Ads


 

Sabtu, 10 April 2021, April 10, 2021 WIB
Last Updated 2021-04-10T01:16:57Z
bansos covid 19DPRD Kab TolitoliSulawesi Tengah

Miris! Warga Miskin di kabupaten Tolitoli Ini Tak Tersentuh Bantuan apapun dari Pemerintah


Foto : Wakil Ketua I DPRD Kabupaten Tolitoli Jemmy Yusuf berbincang dengan bapak Kundung salah seorang warga kelurahan Nalu yang tak pernah mendapat Perhatian Pemerintah.



JOURNALTELEGRAF - Jemmy Yusuf salah seorang politisi senior partai Golkar yang saat juga sebagai Wakil ketua I DPRD Kabupaten Tolitoli kian giat melaksanakan kunjungan ke warga masyarakat untuk melihat langsung keadaan hidup sosial,ekonomi,budaya,dan pendidikan.


Di isukan akan bertarung di Pilkada tahun 2025 nanti, Jemmy belum memberi jawaban pasti terkait hal itu, melainkan kata dia " saat ini terus menjalankan tanggung jawab dan tugas yang di amanatkan oleh rakyat sebagai anggota DPRD sebagai ikhtiar,"


Dalam kunjungannya hari ini, Sabtu (10/04/2021). Wakil ketua I DPRD itu tidak lagi menyusuri pedesaan melainkan berfokus di daerah perkotaan tepatnya di kelurahan Nalu, Kecamatan Baolan, Kabupaten Tolitoli.


" Bantuan sosial dilakukan besar-besaran oleh pemerintah di tengah pandemi Virus Corona atau Covid-19, namun sayang bantuan itu tak sampai ke bapak Kundung yang termasuk warga miskin," kata Jemmy kepada awak media Journaltelegraf.com




lebih lanjut di ungkapkan, bahwa bapak Kundung ini adalah salah satu contoh kecil yang tinggal di kawasan perkotaan Tolitoli yang tak tersentuh bantuan pemerintah.


" Bantuan Sosial (bansos)  kurang mampu pascapandemi Covid-19 ternyata belum disalurkan secara merata. Masih banyak warga miskin yang tidak terdata dan mendapat bantuan," ungkapnya.


Wakil ketua I DPRD itu menjelaskan, selama ini tinggal rumah panggung/kayu yang tidak layak huni dan hampir roboh dan tinggal bersama dengan anaknya yang memiliki gangguan kejiwaan.


" Selama ini tidak pernah mendapat perhatian dari pemerintah dari segi bantuan apapun,Bahkan tempat tinggalnya beresiko roboh, akibat bahan kayu yang sudah lapuk di makan usia"  tutur jemmy


Lebih jauh menurutnya, seharusnya dengan kondisi tempat tinggal yang tidak memungkinkan ini, instansi terkait bisa mencanangkan program bedah rumah.


" Peran pemerintah sangat penting untuk hal-hal yang beresiko bagi masyarakatnya, seharusnya ada tempat tinggal yang layak bagi mereka yang tidak mampu. melalui program bedah rumah yang sudah di canangkan," jelasnya.

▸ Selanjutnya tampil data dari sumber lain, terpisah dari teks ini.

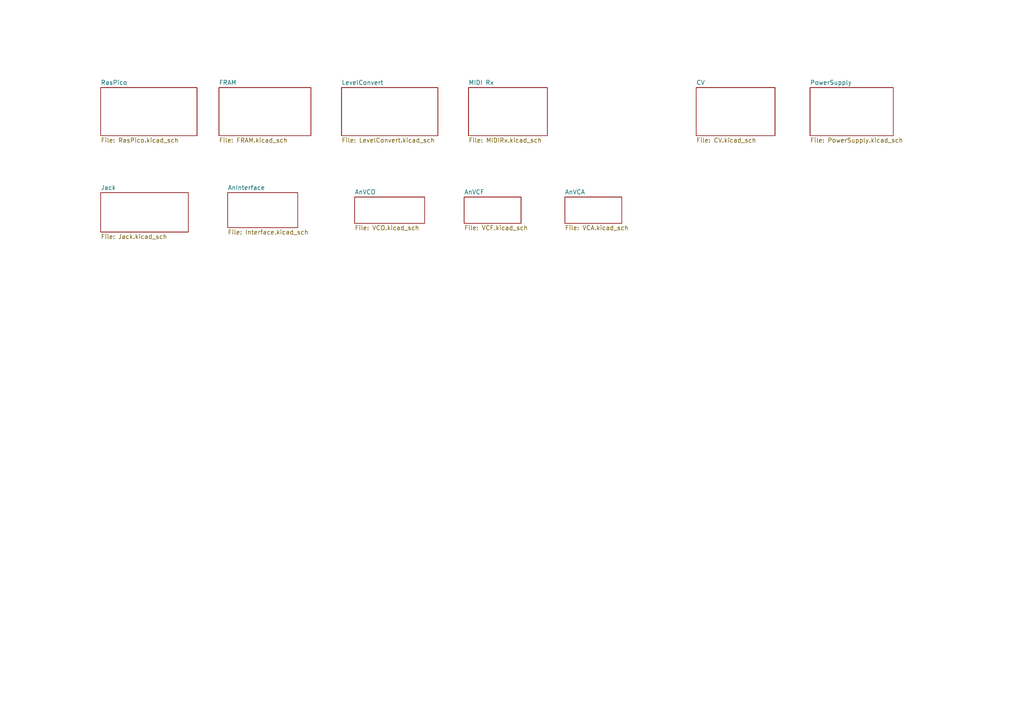
<source format=kicad_sch>
(kicad_sch
	(version 20231120)
	(generator "eeschema")
	(generator_version "8.0")
	(uuid "74b57c73-2ea6-4d1a-baa5-ad46186fbb51")
	(paper "A4")
	(lib_symbols)
	(sheet
		(at 29.21 55.88)
		(size 25.4 11.43)
		(fields_autoplaced yes)
		(stroke
			(width 0.1524)
			(type solid)
		)
		(fill
			(color 0 0 0 0.0000)
		)
		(uuid "0ae150e0-c08a-4733-b66b-e4b7868d24b7")
		(property "Sheetname" "Jack"
			(at 29.21 55.1684 0)
			(effects
				(font
					(size 1.27 1.27)
				)
				(justify left bottom)
			)
		)
		(property "Sheetfile" "Jack.kicad_sch"
			(at 29.21 67.8946 0)
			(effects
				(font
					(size 1.27 1.27)
				)
				(justify left top)
			)
		)
		(instances
			(project "mainBorad"
				(path "/74b57c73-2ea6-4d1a-baa5-ad46186fbb51"
					(page "7")
				)
			)
		)
	)
	(sheet
		(at 135.89 25.4)
		(size 22.86 13.97)
		(fields_autoplaced yes)
		(stroke
			(width 0.1524)
			(type solid)
		)
		(fill
			(color 0 0 0 0.0000)
		)
		(uuid "1b45ecdc-2ad1-48a0-a004-9a96ff077acd")
		(property "Sheetname" "MIDI Rx"
			(at 135.89 24.6884 0)
			(effects
				(font
					(size 1.27 1.27)
				)
				(justify left bottom)
			)
		)
		(property "Sheetfile" "MIDIRx.kicad_sch"
			(at 135.89 39.9546 0)
			(effects
				(font
					(size 1.27 1.27)
				)
				(justify left top)
			)
		)
		(instances
			(project "mainBorad"
				(path "/74b57c73-2ea6-4d1a-baa5-ad46186fbb51"
					(page "5")
				)
			)
		)
	)
	(sheet
		(at 201.93 25.4)
		(size 22.86 13.97)
		(fields_autoplaced yes)
		(stroke
			(width 0.1524)
			(type solid)
		)
		(fill
			(color 0 0 0 0.0000)
		)
		(uuid "2421d167-37f8-4e2e-81e7-c28163312589")
		(property "Sheetname" "CV"
			(at 201.93 24.6884 0)
			(effects
				(font
					(size 1.27 1.27)
				)
				(justify left bottom)
			)
		)
		(property "Sheetfile" "CV.kicad_sch"
			(at 201.93 39.9546 0)
			(effects
				(font
					(size 1.27 1.27)
				)
				(justify left top)
			)
		)
		(instances
			(project "mainBorad"
				(path "/74b57c73-2ea6-4d1a-baa5-ad46186fbb51"
					(page "6")
				)
			)
		)
	)
	(sheet
		(at 63.5 25.4)
		(size 26.67 13.97)
		(fields_autoplaced yes)
		(stroke
			(width 0.1524)
			(type solid)
		)
		(fill
			(color 0 0 0 0.0000)
		)
		(uuid "3c5f10b3-1698-4cb7-a8d7-c2e23cfbe8e6")
		(property "Sheetname" "FRAM"
			(at 63.5 24.6884 0)
			(effects
				(font
					(size 1.27 1.27)
				)
				(justify left bottom)
			)
		)
		(property "Sheetfile" "FRAM.kicad_sch"
			(at 63.5 39.9546 0)
			(effects
				(font
					(size 1.27 1.27)
				)
				(justify left top)
			)
		)
		(instances
			(project "mainBorad"
				(path "/74b57c73-2ea6-4d1a-baa5-ad46186fbb51"
					(page "3")
				)
			)
		)
	)
	(sheet
		(at 102.87 57.15)
		(size 20.32 7.62)
		(fields_autoplaced yes)
		(stroke
			(width 0.1524)
			(type solid)
		)
		(fill
			(color 0 0 0 0.0000)
		)
		(uuid "3ce9db33-7674-403c-9752-caa86b5c6a58")
		(property "Sheetname" "AnVCO"
			(at 102.87 56.4384 0)
			(effects
				(font
					(size 1.27 1.27)
				)
				(justify left bottom)
			)
		)
		(property "Sheetfile" "VCO.kicad_sch"
			(at 102.87 65.3546 0)
			(effects
				(font
					(size 1.27 1.27)
				)
				(justify left top)
			)
		)
		(instances
			(project "mainBorad"
				(path "/74b57c73-2ea6-4d1a-baa5-ad46186fbb51"
					(page "10")
				)
			)
		)
	)
	(sheet
		(at 134.62 57.15)
		(size 16.51 7.62)
		(fields_autoplaced yes)
		(stroke
			(width 0.1524)
			(type solid)
		)
		(fill
			(color 0 0 0 0.0000)
		)
		(uuid "911ce96f-80d5-48a0-a1d5-5fcf48ca0140")
		(property "Sheetname" "AnVCF"
			(at 134.62 56.4384 0)
			(effects
				(font
					(size 1.27 1.27)
				)
				(justify left bottom)
			)
		)
		(property "Sheetfile" "VCF.kicad_sch"
			(at 134.62 65.3546 0)
			(effects
				(font
					(size 1.27 1.27)
				)
				(justify left top)
			)
		)
		(instances
			(project "mainBorad"
				(path "/74b57c73-2ea6-4d1a-baa5-ad46186fbb51"
					(page "11")
				)
			)
		)
	)
	(sheet
		(at 66.04 55.88)
		(size 20.32 10.16)
		(fields_autoplaced yes)
		(stroke
			(width 0.1524)
			(type solid)
		)
		(fill
			(color 0 0 0 0.0000)
		)
		(uuid "9beef36b-6093-4e82-bdf4-f091da2cdf64")
		(property "Sheetname" "AnInterface"
			(at 66.04 55.1684 0)
			(effects
				(font
					(size 1.27 1.27)
				)
				(justify left bottom)
			)
		)
		(property "Sheetfile" "Interface.kicad_sch"
			(at 66.04 66.6246 0)
			(effects
				(font
					(size 1.27 1.27)
				)
				(justify left top)
			)
		)
		(instances
			(project "mainBorad"
				(path "/74b57c73-2ea6-4d1a-baa5-ad46186fbb51"
					(page "9")
				)
			)
		)
	)
	(sheet
		(at 99.06 25.4)
		(size 27.94 13.97)
		(fields_autoplaced yes)
		(stroke
			(width 0.1524)
			(type solid)
		)
		(fill
			(color 0 0 0 0.0000)
		)
		(uuid "a2f0aaad-bd88-4d84-92cb-2cf1dbaba80e")
		(property "Sheetname" "LevelConvert"
			(at 99.06 24.6884 0)
			(effects
				(font
					(size 1.27 1.27)
				)
				(justify left bottom)
			)
		)
		(property "Sheetfile" "LevelConvert.kicad_sch"
			(at 99.06 39.9546 0)
			(effects
				(font
					(size 1.27 1.27)
				)
				(justify left top)
			)
		)
		(instances
			(project "mainBorad"
				(path "/74b57c73-2ea6-4d1a-baa5-ad46186fbb51"
					(page "4")
				)
			)
		)
	)
	(sheet
		(at 29.21 25.4)
		(size 27.94 13.97)
		(fields_autoplaced yes)
		(stroke
			(width 0.1524)
			(type solid)
		)
		(fill
			(color 0 0 0 0.0000)
		)
		(uuid "a9547498-c081-44b0-b937-cdfd06fea0cb")
		(property "Sheetname" "RasPico"
			(at 29.21 24.6884 0)
			(effects
				(font
					(size 1.27 1.27)
				)
				(justify left bottom)
			)
		)
		(property "Sheetfile" "RasPico.kicad_sch"
			(at 29.21 39.9546 0)
			(effects
				(font
					(size 1.27 1.27)
				)
				(justify left top)
			)
		)
		(instances
			(project "mainBorad"
				(path "/74b57c73-2ea6-4d1a-baa5-ad46186fbb51"
					(page "2")
				)
			)
		)
	)
	(sheet
		(at 234.95 25.4)
		(size 24.13 13.97)
		(fields_autoplaced yes)
		(stroke
			(width 0.1524)
			(type solid)
		)
		(fill
			(color 0 0 0 0.0000)
		)
		(uuid "d9cb4d85-ede2-449b-9b10-29aa5c34151e")
		(property "Sheetname" "PowerSupply"
			(at 234.95 24.6884 0)
			(effects
				(font
					(size 1.27 1.27)
				)
				(justify left bottom)
			)
		)
		(property "Sheetfile" "PowerSupply.kicad_sch"
			(at 234.95 39.9546 0)
			(effects
				(font
					(size 1.27 1.27)
				)
				(justify left top)
			)
		)
		(instances
			(project "mainBorad"
				(path "/74b57c73-2ea6-4d1a-baa5-ad46186fbb51"
					(page "8")
				)
			)
		)
	)
	(sheet
		(at 163.83 57.15)
		(size 16.51 7.62)
		(fields_autoplaced yes)
		(stroke
			(width 0.1524)
			(type solid)
		)
		(fill
			(color 0 0 0 0.0000)
		)
		(uuid "dbf50836-c244-42c9-92ac-6281ce0d629d")
		(property "Sheetname" "AnVCA"
			(at 163.83 56.4384 0)
			(effects
				(font
					(size 1.27 1.27)
				)
				(justify left bottom)
			)
		)
		(property "Sheetfile" "VCA.kicad_sch"
			(at 163.83 65.3546 0)
			(effects
				(font
					(size 1.27 1.27)
				)
				(justify left top)
			)
		)
		(instances
			(project "mainBorad"
				(path "/74b57c73-2ea6-4d1a-baa5-ad46186fbb51"
					(page "12")
				)
			)
		)
	)
	(sheet_instances
		(path "/"
			(page "1")
		)
	)
)

</source>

Menurut dia, hal ini adalah tanggung jawab bersama pemerintah untuk memberikan fasilitas yang layak bagi masyarakat.


"Seharunya program bedah rumah dapat berjalan dengan semestinya dan laksanakan tanggungjawab OPD teknis masing-masing," terangnya.



Saat dikunjungi, Pria di sambangi itu mengaku belum pernah mendapat bantuan apapun dari pemerintah baik Program Keluarga harapan (PKH), Bantuan pangan non tunai (BPNT), Bantuan Sosial Tunai (BST), Program untuk Lansia, Program bedah rumah serta program orang dalam gangguan jiwa (ODGJ) bagi anaknya yang mengalami gangguan kejiwaan.


"Kalau dari pemerintah itu belum pernah dapat," kata kundung.


Lebih jelasnya kata dia tak sekalipun ada Pemerintah yang datang kerumahnya untuk melihat situasi dan kondisinya.


" Belum ada pemerintah datang kerumah saya," tutupnya.